Provided entries
*-*-*
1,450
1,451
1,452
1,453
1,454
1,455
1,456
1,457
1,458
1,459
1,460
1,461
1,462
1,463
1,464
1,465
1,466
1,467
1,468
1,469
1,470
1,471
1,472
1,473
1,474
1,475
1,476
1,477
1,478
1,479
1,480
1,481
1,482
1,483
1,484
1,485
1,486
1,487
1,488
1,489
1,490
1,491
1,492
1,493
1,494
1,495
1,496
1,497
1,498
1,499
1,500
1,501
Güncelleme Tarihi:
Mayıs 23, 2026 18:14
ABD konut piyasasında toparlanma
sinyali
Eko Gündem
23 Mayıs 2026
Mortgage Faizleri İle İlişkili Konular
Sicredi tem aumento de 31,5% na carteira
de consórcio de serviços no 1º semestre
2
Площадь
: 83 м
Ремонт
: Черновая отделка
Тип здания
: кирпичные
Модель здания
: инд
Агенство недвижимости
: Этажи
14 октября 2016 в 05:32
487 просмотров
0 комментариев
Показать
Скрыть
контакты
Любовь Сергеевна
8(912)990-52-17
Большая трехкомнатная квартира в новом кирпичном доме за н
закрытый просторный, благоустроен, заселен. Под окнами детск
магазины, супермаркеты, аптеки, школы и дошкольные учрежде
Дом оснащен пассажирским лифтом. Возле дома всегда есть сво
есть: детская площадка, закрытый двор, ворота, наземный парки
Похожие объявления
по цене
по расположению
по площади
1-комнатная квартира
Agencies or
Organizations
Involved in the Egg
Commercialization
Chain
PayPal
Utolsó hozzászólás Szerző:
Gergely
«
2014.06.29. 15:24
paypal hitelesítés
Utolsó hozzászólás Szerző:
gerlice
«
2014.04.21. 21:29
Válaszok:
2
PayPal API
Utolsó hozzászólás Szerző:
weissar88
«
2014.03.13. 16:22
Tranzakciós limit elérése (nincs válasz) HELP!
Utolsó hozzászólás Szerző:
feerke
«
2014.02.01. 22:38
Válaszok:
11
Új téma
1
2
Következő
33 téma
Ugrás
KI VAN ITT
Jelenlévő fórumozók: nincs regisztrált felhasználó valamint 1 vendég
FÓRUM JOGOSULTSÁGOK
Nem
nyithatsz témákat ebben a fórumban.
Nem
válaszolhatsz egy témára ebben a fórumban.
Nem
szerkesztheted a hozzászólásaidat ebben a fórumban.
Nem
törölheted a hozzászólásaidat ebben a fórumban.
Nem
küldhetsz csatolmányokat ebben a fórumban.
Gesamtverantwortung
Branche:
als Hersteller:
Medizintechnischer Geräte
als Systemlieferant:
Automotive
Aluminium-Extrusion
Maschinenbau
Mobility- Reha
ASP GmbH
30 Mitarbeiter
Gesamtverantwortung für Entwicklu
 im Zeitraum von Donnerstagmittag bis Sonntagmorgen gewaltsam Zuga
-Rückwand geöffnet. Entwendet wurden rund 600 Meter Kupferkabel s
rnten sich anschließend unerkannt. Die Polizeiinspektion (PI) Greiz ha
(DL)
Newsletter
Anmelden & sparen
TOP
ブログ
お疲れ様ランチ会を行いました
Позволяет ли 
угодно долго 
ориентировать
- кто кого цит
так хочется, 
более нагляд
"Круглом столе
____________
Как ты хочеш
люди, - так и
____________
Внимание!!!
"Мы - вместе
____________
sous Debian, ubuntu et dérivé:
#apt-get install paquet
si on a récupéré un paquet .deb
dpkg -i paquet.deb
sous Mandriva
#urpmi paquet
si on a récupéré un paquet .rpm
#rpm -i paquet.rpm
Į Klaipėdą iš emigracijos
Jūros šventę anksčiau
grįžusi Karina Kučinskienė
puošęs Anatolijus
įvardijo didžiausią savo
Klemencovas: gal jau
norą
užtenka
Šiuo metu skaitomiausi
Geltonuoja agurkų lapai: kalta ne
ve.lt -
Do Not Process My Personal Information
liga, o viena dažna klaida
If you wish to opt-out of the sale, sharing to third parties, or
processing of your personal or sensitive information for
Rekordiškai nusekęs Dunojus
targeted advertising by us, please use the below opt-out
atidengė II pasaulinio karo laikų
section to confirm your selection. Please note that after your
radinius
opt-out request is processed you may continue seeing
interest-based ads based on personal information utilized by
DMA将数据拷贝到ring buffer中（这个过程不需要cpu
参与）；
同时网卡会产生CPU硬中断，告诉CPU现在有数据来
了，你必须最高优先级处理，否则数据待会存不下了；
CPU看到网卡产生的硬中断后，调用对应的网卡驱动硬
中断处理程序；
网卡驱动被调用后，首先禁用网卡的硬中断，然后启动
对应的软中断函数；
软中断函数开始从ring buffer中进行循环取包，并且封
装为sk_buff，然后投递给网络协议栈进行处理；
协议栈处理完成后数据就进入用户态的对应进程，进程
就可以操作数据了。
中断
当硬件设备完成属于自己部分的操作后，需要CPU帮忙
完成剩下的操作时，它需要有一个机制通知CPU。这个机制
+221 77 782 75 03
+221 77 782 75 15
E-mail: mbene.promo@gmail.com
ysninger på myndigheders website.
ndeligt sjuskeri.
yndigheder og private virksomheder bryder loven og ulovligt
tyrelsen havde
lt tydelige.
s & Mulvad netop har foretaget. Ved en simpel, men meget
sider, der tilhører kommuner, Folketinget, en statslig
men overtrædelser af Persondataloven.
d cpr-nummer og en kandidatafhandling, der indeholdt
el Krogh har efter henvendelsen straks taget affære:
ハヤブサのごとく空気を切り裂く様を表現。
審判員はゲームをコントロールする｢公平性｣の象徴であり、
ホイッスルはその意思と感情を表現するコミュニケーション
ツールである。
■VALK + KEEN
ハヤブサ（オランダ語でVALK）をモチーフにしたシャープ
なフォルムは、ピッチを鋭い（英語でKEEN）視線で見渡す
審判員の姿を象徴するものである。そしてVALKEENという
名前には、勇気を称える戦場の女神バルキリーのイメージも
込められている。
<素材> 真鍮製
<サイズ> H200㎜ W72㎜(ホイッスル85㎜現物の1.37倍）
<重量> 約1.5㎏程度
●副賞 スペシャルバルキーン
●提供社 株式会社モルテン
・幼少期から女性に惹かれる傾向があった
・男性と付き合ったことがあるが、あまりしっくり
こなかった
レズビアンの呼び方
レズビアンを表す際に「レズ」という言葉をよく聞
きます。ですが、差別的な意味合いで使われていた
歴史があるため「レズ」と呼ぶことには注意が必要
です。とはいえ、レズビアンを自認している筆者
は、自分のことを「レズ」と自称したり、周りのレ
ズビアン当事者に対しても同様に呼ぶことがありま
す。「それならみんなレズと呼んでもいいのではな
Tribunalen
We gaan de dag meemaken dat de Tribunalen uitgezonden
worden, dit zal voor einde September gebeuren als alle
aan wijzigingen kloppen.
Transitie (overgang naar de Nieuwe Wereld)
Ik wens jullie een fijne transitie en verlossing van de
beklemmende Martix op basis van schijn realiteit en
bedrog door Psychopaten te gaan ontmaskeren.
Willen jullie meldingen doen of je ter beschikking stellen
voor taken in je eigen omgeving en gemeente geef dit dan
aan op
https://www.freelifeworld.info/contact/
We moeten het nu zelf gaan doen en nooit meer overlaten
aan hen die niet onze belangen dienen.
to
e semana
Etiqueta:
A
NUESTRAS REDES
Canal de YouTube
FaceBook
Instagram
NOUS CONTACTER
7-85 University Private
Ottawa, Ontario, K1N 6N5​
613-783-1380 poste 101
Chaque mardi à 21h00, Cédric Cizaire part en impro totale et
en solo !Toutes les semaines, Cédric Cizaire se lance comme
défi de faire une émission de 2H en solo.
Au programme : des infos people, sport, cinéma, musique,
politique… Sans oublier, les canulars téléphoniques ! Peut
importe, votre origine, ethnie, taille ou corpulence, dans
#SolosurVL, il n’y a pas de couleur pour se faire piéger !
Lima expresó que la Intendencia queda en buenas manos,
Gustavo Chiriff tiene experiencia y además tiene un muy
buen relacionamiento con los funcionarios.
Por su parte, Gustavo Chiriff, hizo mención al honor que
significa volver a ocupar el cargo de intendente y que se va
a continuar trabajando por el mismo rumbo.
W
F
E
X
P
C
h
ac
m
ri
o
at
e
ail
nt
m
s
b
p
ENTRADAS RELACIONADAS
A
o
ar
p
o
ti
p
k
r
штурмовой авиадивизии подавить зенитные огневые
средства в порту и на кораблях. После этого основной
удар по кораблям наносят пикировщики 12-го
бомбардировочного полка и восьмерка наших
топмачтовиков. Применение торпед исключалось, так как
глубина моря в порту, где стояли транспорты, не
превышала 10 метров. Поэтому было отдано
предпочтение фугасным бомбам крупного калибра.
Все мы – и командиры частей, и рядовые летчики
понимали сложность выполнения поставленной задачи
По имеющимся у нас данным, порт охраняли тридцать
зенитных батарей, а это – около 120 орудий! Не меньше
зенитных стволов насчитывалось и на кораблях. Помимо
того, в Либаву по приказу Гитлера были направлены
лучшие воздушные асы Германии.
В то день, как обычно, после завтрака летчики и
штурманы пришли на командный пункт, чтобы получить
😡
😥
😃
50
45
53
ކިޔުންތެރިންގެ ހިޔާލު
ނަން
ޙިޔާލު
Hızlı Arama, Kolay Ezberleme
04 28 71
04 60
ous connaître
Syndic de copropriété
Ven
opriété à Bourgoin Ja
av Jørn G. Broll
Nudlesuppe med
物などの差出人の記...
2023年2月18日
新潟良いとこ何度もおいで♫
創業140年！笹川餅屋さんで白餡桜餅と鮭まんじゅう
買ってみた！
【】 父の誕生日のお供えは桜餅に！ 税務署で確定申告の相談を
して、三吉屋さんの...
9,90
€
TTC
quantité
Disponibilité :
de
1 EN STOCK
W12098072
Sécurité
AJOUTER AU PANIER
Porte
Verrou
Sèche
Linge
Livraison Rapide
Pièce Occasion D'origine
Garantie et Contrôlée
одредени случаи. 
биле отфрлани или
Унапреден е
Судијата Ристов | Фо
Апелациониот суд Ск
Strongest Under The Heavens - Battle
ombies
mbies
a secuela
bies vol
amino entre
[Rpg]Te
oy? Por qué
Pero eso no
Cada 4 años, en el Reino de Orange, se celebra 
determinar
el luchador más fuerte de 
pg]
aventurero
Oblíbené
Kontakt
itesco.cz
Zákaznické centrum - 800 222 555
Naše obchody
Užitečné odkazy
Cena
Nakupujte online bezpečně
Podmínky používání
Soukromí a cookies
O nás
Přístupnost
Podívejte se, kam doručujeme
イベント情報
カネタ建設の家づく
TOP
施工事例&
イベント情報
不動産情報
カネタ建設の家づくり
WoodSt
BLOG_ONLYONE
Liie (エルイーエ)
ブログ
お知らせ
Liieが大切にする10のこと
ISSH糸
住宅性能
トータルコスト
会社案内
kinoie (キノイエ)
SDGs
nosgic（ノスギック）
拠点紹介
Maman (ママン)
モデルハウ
*-*-*
Job item
Output every line of the material, from its very first line down to and including the line containing "Mayıs 23, 2026 18:14", as a JSON list with one string per line and blank lines omitted.

Answer to this problem
[
  "1,450",
  "1,451",
  "1,452",
  "1,453",
  "1,454",
  "1,455",
  "1,456",
  "1,457",
  "1,458",
  "1,459",
  "1,460",
  "1,461",
  "1,462",
  "1,463",
  "1,464",
  "1,465",
  "1,466",
  "1,467",
  "1,468",
  "1,469",
  "1,470",
  "1,471",
  "1,472",
  "1,473",
  "1,474",
  "1,475",
  "1,476",
  "1,477",
  "1,478",
  "1,479",
  "1,480",
  "1,481",
  "1,482",
  "1,483",
  "1,484",
  "1,485",
  "1,486",
  "1,487",
  "1,488",
  "1,489",
  "1,490",
  "1,491",
  "1,492",
  "1,493",
  "1,494",
  "1,495",
  "1,496",
  "1,497",
  "1,498",
  "1,499",
  "1,500",
  "1,501",
  "Güncelleme Tarihi:",
  "Mayıs 23, 2026 18:14"
]